RECORDS SHOWN:
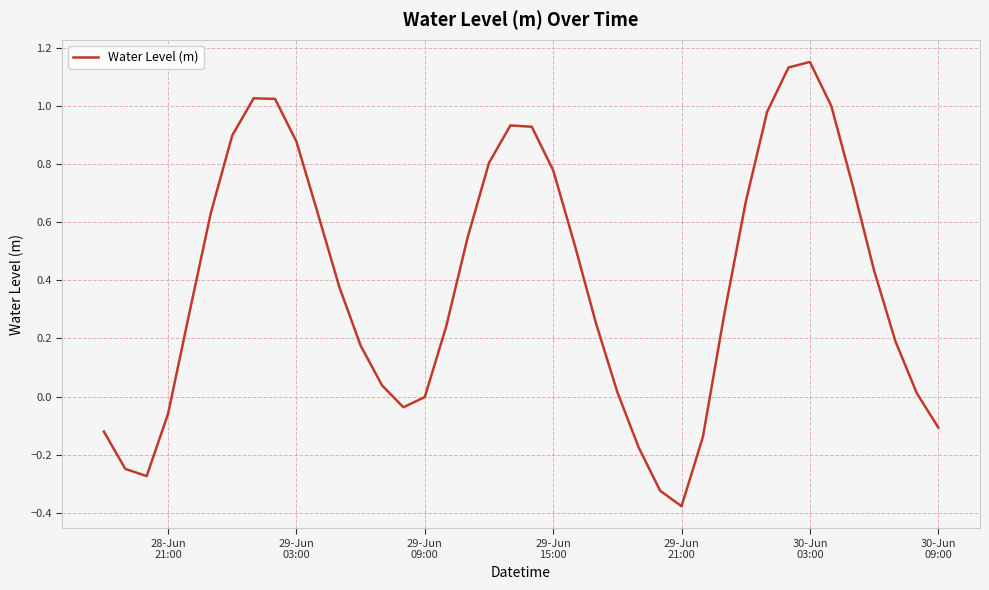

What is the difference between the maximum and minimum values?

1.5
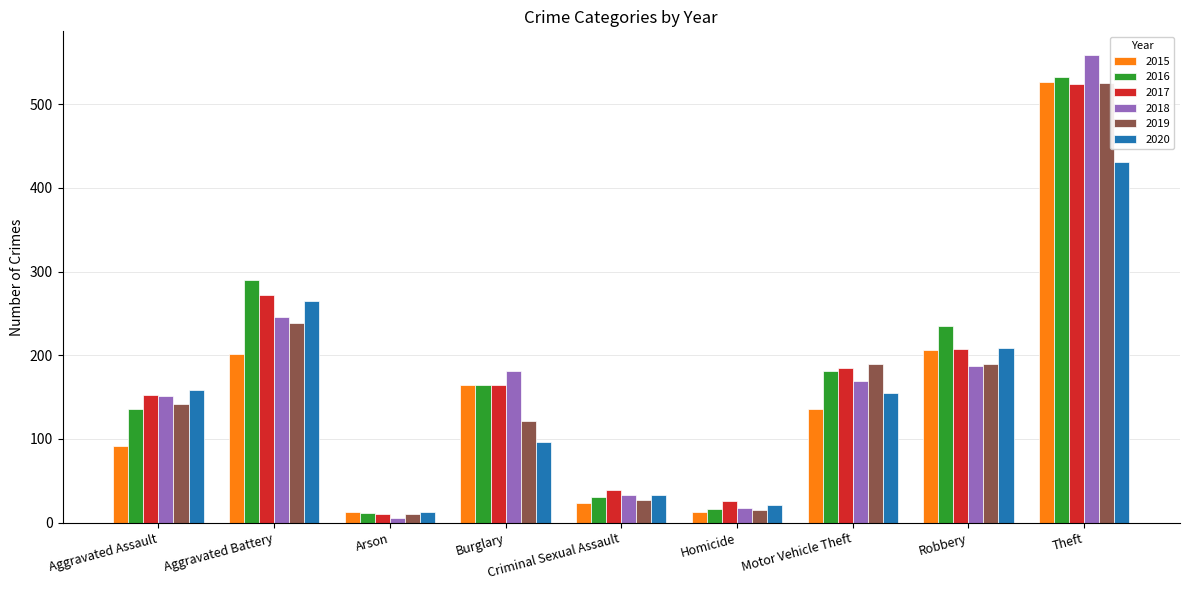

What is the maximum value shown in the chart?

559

EXERCISE:
Rewrite the rows above as a numbered list without the blank lines, and leave the pictures out of it.

YOUR SOLUTION:
1. What is the difference between the maximum and minimum values?
2. 1.5
3. What is the maximum value shown in the chart?
4. 559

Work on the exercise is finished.